[Material provided — start]

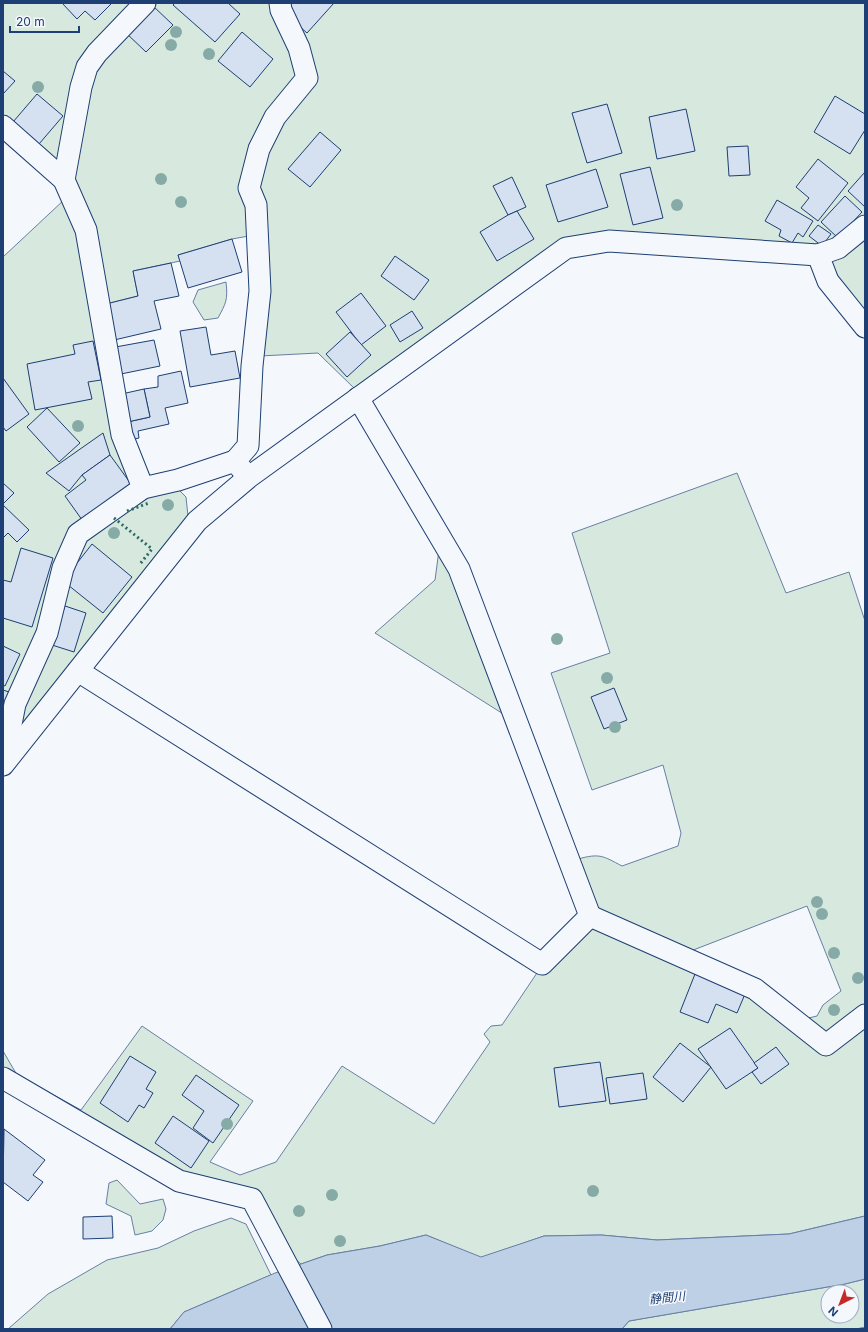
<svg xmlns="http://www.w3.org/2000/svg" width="868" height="1332" font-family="Inter,'Noto Sans JP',sans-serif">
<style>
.green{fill:#d7e8df;stroke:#687fa3;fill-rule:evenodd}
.water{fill:#bed0e5;stroke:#687fa3}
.building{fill:#d5e0f0;stroke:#1d3f73}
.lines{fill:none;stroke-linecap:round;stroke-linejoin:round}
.minor-casing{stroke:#1d3f73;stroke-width:23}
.minor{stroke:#f4f7fb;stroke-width:21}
.hedge{stroke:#2c6c60;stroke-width:3;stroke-dasharray:2 3;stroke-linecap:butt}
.tree{fill:#86aba6}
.labels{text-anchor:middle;stroke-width:3;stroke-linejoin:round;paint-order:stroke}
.water-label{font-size:12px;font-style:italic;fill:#1d3f73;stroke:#f4f7fb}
</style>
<rect width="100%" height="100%" fill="#f4f7fb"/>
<g class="green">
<path d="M3,3H865V222L836,245L562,243L356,390L318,353L260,356V234L232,239L178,255L180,261L133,271L138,296L102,305L65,180L3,124Z"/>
<path d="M65,199L80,231L138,487L174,485L186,497L188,516L185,533L3,753V257Z"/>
<path d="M865,231V324L821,257Z"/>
<path d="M226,282C228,300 226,303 218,318L204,320L193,302L198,290Z"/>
<path d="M737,473L786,593L849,572L865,621V1012L826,1041L800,1020L817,1016L823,1005L841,991L807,906L683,954L593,915L578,859C600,853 603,856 622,866L678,846L681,833L663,765L592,790L551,673L610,653L572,533Z"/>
<path d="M439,550L516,722L375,633L435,580Z"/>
<path d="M590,917L754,990L826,1046L865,1016V1216L789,1234L657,1240L601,1235L544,1236L481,1258L426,1235L380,1246L327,1255L301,1264L290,1255L260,1202L181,1176L3,1073V1051L17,1075L81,1110L142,1026L253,1101L210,1162L240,1175L276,1162L342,1066L434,1124L490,1042L484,1034L491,1026L502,1025L541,967Z"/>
<path d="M117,1180L140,1204L163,1199L166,1209L163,1220L152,1231L135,1235L131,1216L106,1204L109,1183Z"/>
<path d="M231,1218L246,1224L271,1275L184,1312L170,1329H8L48,1294L107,1260L158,1248L194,1231Z"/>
<path d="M865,1279V1327L856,1329H622L629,1321L845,1284ZM828,1292H852V1316H828Z"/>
</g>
<path class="water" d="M865,1216V1279L845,1284L629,1321L622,1329H170L184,1312L275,1273L327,1255L380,1246L426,1235L481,1257L544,1236L601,1235L657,1240L789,1234Z"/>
<g class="building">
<path d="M62,3H112L95,20L85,11L77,19Z"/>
<path d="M175,3H228L240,14L215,42L173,5Z"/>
<path d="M288,3H334L307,33L281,10Z"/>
<path d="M152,5L173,25L146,52L125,32Z"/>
<path d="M242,32L273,59L250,87L218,61Z"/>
<path d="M3,71L15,81L3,94Z"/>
<path d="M37,94L63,116L33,151L7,129Z"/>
<path d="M835,96L865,114V130L850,154L814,132Z"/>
<path d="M607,104L622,153L587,163L572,113Z"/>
<path d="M686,109L695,151L657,159L649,117Z"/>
<path d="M320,132L341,150L310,187L288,169Z"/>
<path d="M748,146L750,175L729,176L727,147Z"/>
<path d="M818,159L848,183L818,221L801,208L809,198L796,187Z"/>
<path d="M650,167L663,218L633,225L620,174Z"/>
<path d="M596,169L608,207L558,222L546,185Z"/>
<path d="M865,172V207L848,191Z"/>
<path d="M512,177L526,207L508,215L493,186Z"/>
<path d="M845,196L862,212L838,238L821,222Z"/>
<path d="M777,200L813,221L803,237L798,233L792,243L779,236L781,230L765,221Z"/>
<path d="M517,211L534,239L497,261L480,232L508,215Z"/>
<path d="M818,225L831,234L822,246L809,236Z"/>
<path d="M232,239L242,272L188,288L178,255Z"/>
<path d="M395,256L429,280L414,300L381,276Z"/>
<path d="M171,263L179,296L154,301L161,329L110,341L102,305L138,296L133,271Z"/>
<path d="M361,293L386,326L361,345L336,312Z"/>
<path d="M412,311L423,328L400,342L390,325Z"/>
<path d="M206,327L211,355L235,351L240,378L190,387L180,331Z"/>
<path d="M350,332L371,355L347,377L326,354Z"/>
<path d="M154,340L160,366L116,375L110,348Z"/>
<path d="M93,341L101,380L88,382L92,399L35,410L27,364L75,354L73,345Z"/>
<path d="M181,371L188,403L165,408L169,424L138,431L139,438L127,441L123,423L150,417L144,389L158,387V376Z"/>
<path d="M3,378L29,414L6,431L3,427Z"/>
<path d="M144,389L150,417L123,423L117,395Z"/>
<path d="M47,408L80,443L59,462L27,427Z"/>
<path d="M103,433L110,455L82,475L69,491L46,473Z"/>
<path d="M110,455L134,488L85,524L65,496L86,480L82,475Z"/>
<path d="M3,483L14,493L3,504Z"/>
<path d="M3,505L29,530L17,542L8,533L3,538Z"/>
<path d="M92,544L132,577L103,613L63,581Z"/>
<path d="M21,548L53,558L32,627L3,618V580L11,582Z"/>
<path d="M65,606L86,613L74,652L52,645Z"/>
<path d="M3,646L20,654L5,686L3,685Z"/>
<path d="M614,688L627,720L604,729L591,697Z"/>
<path d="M3,690L9,692L3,706Z"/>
<path d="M695,974L745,994L737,1013L716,1004L708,1023L680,1012Z"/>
<path d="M730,1028L758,1068L726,1089L698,1049Z"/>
<path d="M680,1043L711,1067L683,1102L653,1077Z"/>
<path d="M776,1047L789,1064L761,1084L752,1072L758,1068L754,1063Z"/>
<path d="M130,1056L156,1072L146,1089L153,1093L144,1108L139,1105L128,1122L100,1103Z"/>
<path d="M600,1062L606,1101L559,1107L554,1068Z"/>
<path d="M643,1073L647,1099L610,1104L606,1078Z"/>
<path d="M196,1075L239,1105L213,1143L193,1128L204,1111L182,1095Z"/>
<path d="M173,1116L209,1141L191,1168L155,1143Z"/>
<path d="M4,1129L45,1160L33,1175L43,1182L28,1201L3,1182Z"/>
<path d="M112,1216L113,1238L83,1239V1217Z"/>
</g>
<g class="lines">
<g class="minor-casing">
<g id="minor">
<path d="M3,126L64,180L86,230L122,435L143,488"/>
<path d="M64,180L81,87L87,67L97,53L145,3"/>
<path d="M818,255L828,281L865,327"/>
<path d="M235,461L248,446L252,366L260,291L256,205L249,188L259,149L275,117L307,78L299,48L281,10L280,3"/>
<path d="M78,671L542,964L590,916L459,569L358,398"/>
<path d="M4,760L15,704L47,633L63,568L78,534L143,488L178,480L235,461L244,472"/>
<path d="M3,765L197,521L249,477L566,248L609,241L818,255L838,248L865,226"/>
<path d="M590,916L755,989L826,1045L865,1015"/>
<path d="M3,1078L179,1181L252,1199L321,1329"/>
</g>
</g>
<use href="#minor" class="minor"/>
<g class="hedge">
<path d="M127,511L149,503"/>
<path d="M114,518L152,549L140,564"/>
</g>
</g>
<g class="tree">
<circle cx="176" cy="32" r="6"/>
<circle cx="171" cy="45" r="6"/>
<circle cx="209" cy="54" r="6"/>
<circle cx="38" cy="87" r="6"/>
<circle cx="161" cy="179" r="6"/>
<circle cx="181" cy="202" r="6"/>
<circle cx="677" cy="205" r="6"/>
<circle cx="78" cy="426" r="6"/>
<circle cx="168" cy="505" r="6"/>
<circle cx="114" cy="533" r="6"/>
<circle cx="557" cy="639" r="6"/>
<circle cx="607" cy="678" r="6"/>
<circle cx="615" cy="727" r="6"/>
<circle cx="817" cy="902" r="6"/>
<circle cx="822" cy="914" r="6"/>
<circle cx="834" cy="953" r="6"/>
<circle cx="858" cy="978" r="6"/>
<circle cx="834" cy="1010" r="6"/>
<circle cx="227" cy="1124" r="6"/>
<circle cx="593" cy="1191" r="6"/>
<circle cx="332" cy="1195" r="6"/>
<circle cx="299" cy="1211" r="6"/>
<circle cx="340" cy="1241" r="6"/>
</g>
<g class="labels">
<g class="water-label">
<text transform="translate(667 1298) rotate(-6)" y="4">静間川</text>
</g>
</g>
<rect width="868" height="1332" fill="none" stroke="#1d3f73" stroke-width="8"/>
<g transform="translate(840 1304) rotate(222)"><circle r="19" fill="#f4f7fb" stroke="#9eadc5"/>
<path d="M0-3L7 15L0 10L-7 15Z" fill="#c62828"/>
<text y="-6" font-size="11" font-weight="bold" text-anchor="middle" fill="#1d3f73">N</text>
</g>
<path d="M10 26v6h69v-6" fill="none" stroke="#1d3f73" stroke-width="2"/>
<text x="16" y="26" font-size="12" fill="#1d3f73" stroke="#f4f7fb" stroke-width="3" paint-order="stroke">20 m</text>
</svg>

[Material provided — finish]

» Exercise objective: Retrieve every line above holding the word "anchor".

» Solution below:
.labels{text-anchor:middle;stroke-width:3;stroke-linejoin:round;paint-order:stroke}
<text y="-6" font-size="11" font-weight="bold" text-anchor="middle" fill="#1d3f73">N</text>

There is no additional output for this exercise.